PyTorch's new PR enables CUDA symmetric memory without NCCL
Torchcomms shim adds test coverage for rendezvous bypassing ProcessGroupNCCL...
PyTorch merged PR #184523, which adds test coverage for CUDA symmetric memory (symm_mem) when backed by torchcomms through the new _BackendWrapper shim. The PR introduces a test class `TorchCommsCudaSymmMemTest` that validates two rendezvous strategies: one where metadata allgather flows through the torchcomms-backed ProcessGroup, and another where metadata exchange falls back to the default TCPStore. In both cases, the test allocates a symmetric memory buffer, rendezvouses on the ProcessGroup, and verifies each rank can read its peers' buffers.

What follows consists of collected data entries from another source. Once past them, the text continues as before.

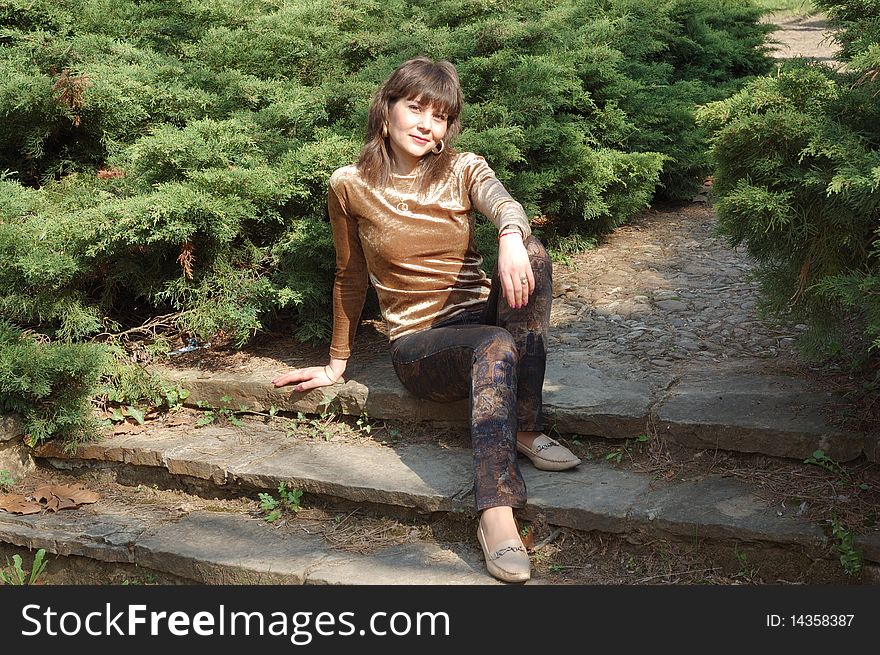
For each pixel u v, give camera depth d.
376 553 3.07
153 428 3.92
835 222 2.75
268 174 4.23
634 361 3.87
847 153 2.58
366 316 4.48
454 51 5.54
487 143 4.70
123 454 3.72
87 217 3.99
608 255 5.54
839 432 3.00
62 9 5.94
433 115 3.25
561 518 2.99
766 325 4.16
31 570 3.44
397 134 3.26
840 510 2.82
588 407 3.37
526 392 3.22
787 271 3.07
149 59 5.59
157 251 4.16
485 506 2.84
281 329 4.48
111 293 4.31
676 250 5.57
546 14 6.29
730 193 2.86
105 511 3.58
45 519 3.52
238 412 3.94
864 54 2.61
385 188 3.33
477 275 3.45
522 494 2.88
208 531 3.32
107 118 4.97
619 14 7.35
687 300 4.64
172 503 3.60
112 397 3.95
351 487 3.25
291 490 3.38
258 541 3.22
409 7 6.81
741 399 3.32
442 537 3.12
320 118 5.06
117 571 3.30
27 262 3.83
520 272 2.95
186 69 5.52
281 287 4.19
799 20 15.02
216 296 4.19
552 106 5.39
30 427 3.76
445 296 3.37
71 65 5.10
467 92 5.34
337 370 3.71
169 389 3.99
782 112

This test serves as both a regression guard and an example of how to use the _BackendWrapper with CUDA symmetric memory. By enabling symm_mem without requiring ProcessGroupNCCL, PyTorch opens the door to more flexible distributed training setups, especially in heterogeneous environments or when using custom communication backends. The PR was approved by ngimel and fduwjj, key maintainers of PyTorch's distributed module.
- PR #184523 adds tests for CUDASymmetricMemory rendezvous with a torchcomms-backed ProcessGroup
- Two variants: metadata allgather via PG or fallback to TCPStore
- Validates the _BackendWrapper shim path, enabling symm_mem without ProcessGroupNCCL
Why It Matters
Unlocks symmetric memory for custom backends, reducing NCCL dependency and enabling more flexible distributed training.